One of the problems with obtaining accurate measurements of the particle mass, however, is the "positive" capture or collection by the crystal of the air-borne particles. In order to provide a proper particle-captive surface for the vibrating crystal, the crystal has in the past been coated with tacky or adhesive substances, such as silicon oil and grease-like substances. The object of these tacky coatings is to rigidly couple or adhere the impinging particles to the crystal surface, so that they can sufficiently follow the movement of the crystal surface. When this condition is achieved, the "slaved" particles will alter the oscillation of the vibrating crystal. Such a teaching can be found in the art with reference to the U.S. patents to: R. L. Chuan, entitled: Apparatus for Sensing Air-borne Particulate Matter; U.S. Pat. No. 3,715,911; issued: May 11, 1970; and W. H. King, Jr., entitled: Piezocrystal Fluid Analyzer; U.S. Pat. No. 3,266,291; issued: Aug. 16, 1966.

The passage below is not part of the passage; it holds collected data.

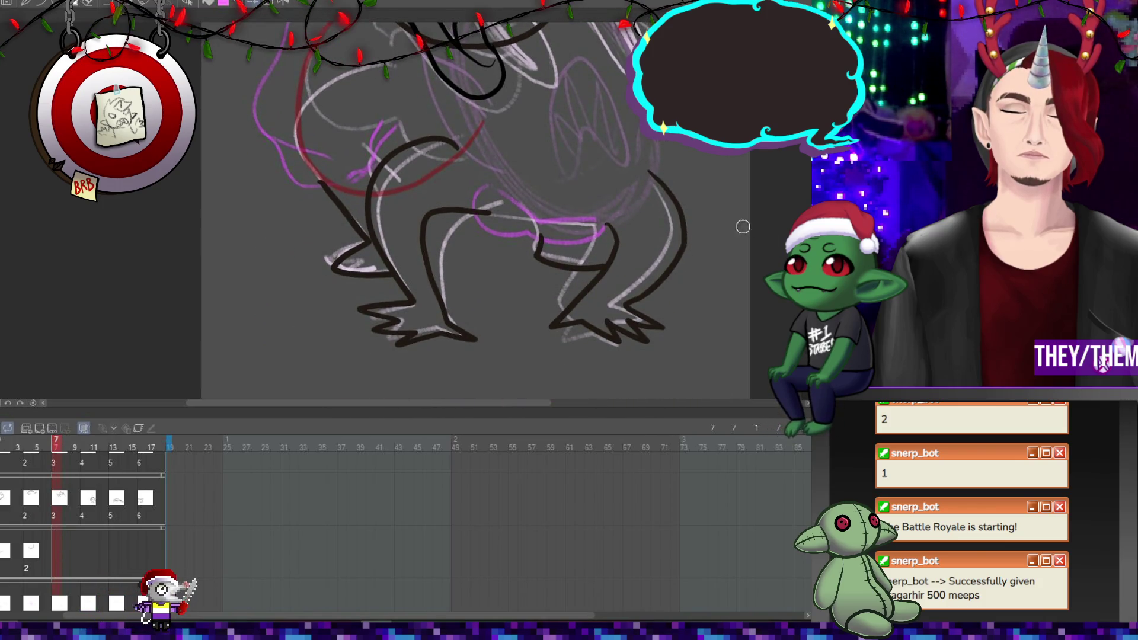
pyautogui.moveTo(650, 140)
pyautogui.mouseDown()
pyautogui.moveTo(644, 176)
pyautogui.moveTo(605, 223)
pyautogui.mouseUp()
pyautogui.moveTo(538, 210); pyautogui.dragTo(492, 161)
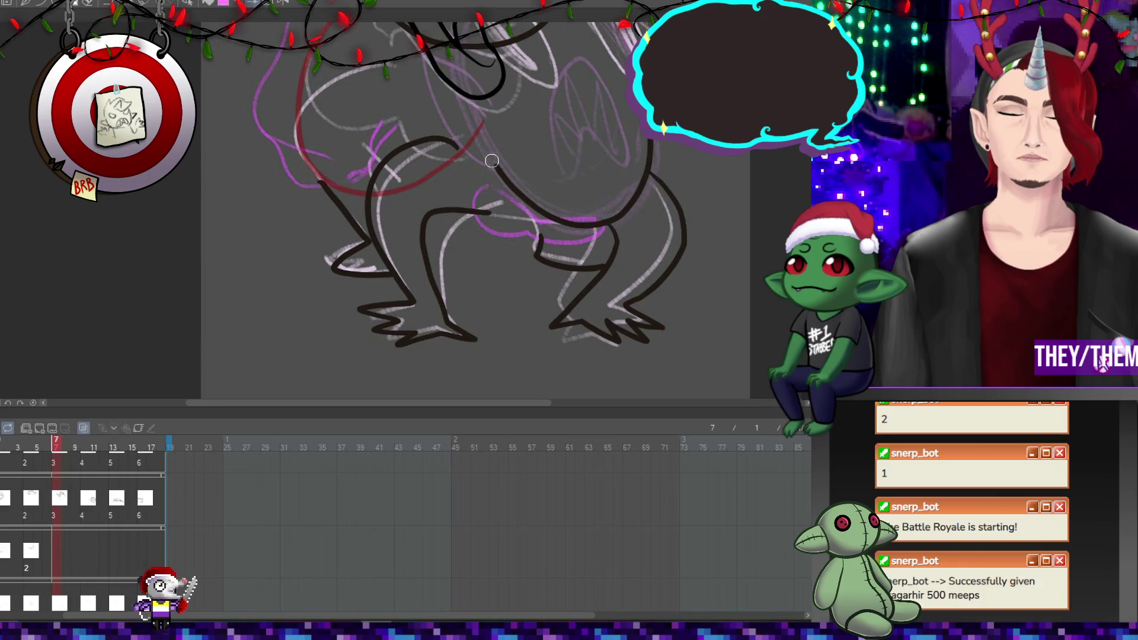
pyautogui.scroll(3, 733, 158)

Tacky layers will usually provide the necessary adhesiveness to capture impinging particles, but have been found to give erroneous results. This is probably due to the fact that tacky materials are often too soft to rigidly couple the captured particles to the surface of the crystal, such that they follow the crystal movement and influence or alter the oscillations. If made more rigid so as to slave the particles to the crystal movement, these layers will not properly collect or capture the particles, such that the use of tacky layers can never be designed to be entirely successful.
Other problems with these tacky layers exist which further discourage their use. Such layers are designed to be thin so as to reduce layer shearing and crystal damping effects. When these layers are made thin, however, they are too thin to "positively" capture the incident particles; i.e., to hydrodynamically stagnate the impinging particles.
The invention is concerned with providing a surface for a mass-sensing piezoelectric crystal which will "positively" capture incident particles, such that: (1) they will not bounce when they impinge; and (2) their mass will be rigidly coupled to the oscillating crystal surface.